See how I am using the relative path from my working directory to the file and I am enclosing that path in quotation marks. The data I load into my R session may not be named dataset1 - this is the name of the file containing the dataset, not the dataset itself. An RData file can hold multiple datasets in it, so the file name and dataset name do not need to match.

If I have results from an analysis that I want to save into an RData file, I use the function save. Say I have a dataset named mydata which I have updated to a new version, mydata2 and I want to save both datasets into an RData file. I would type

save(file='data/clean-data.RData', mydata, mydata2)

This code tells R to save mydata and mydata2 in a file called clean-data.RData that sits inside the data folder.
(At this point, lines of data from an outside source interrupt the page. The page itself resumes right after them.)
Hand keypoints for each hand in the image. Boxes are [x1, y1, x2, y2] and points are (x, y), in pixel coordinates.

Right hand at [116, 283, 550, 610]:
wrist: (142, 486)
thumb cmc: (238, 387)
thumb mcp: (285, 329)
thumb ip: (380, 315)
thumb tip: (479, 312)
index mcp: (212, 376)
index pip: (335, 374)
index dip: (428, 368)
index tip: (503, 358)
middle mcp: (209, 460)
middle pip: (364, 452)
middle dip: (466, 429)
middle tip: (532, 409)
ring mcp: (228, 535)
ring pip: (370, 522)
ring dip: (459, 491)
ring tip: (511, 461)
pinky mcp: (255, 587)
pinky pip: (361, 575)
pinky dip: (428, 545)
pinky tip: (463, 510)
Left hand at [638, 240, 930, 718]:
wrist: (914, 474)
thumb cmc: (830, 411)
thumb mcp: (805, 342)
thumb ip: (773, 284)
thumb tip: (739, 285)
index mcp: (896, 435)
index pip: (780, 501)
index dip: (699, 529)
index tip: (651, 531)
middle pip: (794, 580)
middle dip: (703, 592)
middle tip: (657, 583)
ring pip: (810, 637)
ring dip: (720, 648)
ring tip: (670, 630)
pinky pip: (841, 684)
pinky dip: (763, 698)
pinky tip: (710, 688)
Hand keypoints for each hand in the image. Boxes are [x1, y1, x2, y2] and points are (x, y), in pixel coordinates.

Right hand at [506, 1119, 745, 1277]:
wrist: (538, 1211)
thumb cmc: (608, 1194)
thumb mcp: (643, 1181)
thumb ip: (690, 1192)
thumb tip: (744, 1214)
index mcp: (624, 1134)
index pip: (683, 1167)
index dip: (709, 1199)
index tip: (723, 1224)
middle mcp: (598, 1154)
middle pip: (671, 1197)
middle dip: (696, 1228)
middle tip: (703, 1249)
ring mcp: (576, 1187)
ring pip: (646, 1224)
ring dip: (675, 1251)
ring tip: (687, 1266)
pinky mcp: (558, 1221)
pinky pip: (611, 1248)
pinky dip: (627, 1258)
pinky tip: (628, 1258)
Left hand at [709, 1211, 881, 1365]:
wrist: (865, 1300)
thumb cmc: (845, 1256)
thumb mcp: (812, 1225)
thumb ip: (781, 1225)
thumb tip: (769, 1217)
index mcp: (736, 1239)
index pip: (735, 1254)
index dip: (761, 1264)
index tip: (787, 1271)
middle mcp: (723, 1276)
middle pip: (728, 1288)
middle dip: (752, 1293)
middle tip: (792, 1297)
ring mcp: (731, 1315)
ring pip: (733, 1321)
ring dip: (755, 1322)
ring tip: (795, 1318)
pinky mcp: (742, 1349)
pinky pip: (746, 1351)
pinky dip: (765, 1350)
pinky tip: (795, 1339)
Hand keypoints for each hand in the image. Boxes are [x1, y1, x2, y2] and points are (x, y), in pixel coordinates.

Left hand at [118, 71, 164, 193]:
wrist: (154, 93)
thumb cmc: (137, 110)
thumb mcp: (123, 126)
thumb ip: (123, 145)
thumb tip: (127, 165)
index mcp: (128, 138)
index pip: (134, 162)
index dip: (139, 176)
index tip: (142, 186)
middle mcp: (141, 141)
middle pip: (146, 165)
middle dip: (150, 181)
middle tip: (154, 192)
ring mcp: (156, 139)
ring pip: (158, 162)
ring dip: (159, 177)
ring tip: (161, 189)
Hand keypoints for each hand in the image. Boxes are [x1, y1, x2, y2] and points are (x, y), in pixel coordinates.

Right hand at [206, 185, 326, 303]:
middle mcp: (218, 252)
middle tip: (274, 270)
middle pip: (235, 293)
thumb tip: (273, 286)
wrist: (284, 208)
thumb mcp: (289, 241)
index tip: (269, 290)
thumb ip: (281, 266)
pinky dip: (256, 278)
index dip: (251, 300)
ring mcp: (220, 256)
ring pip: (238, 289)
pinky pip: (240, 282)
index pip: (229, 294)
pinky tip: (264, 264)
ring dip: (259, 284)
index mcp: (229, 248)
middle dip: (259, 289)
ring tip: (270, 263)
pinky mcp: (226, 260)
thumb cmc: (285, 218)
Now when I re-open R and load clean-data.RData, both mydata and mydata2 will be available.

Loading and Saving csv Files

CSV, or comma separated value, files are one of the most common and universally accepted ways to store and share data. This means there are built-in functions in R to work with them. The main ones are read.csv to read data into R and write.csv to save an R dataset to a csv file.

Let’s say you have the same setup as above with another file, dataset3.csv in the data folder. To read in the data, use

mydata3 = read.csv('data/dataset3.csv', header=TRUE)

This will read the file dataset3.csv and assign it to an R object named mydata3. Since the dataset isn’t already an R dataset, we need to use mydata3 = to assign an R name to the dataset. In addition, the header=TRUE option reads in the first row of the file as the column names rather than a row of data. If the first row of the file was data, then use header=FALSE. There are other options in the read.csv function, but this should cover about 80-90% of cases.

If you’ve done some work on a dataset and want to save it as a csv, say to share it with others, you use write.csv. Unlike the save function, write.csv can only handle one dataset at a time. To save mydata3 in a new csv file, use

write.csv(file='data/dataset3-updated.csv', x=mydata3, row.names=FALSE)

This code will save mydata3 as a new csv file in the data folder named dataset3-updated.csv. The row.names=FALSE option is almost always what you want. If row.names=TRUE, then the first column of the new csv file will be the the row names (or row numbers if the rows aren’t explicitly named, which is most likely). This adds a column to the dataset that didn’t exist before and is probably redundant, since R and other software already uses row numbers for any dataset. If the row names of your dataset are important, they should be saved as a column of the dataset instead of row names.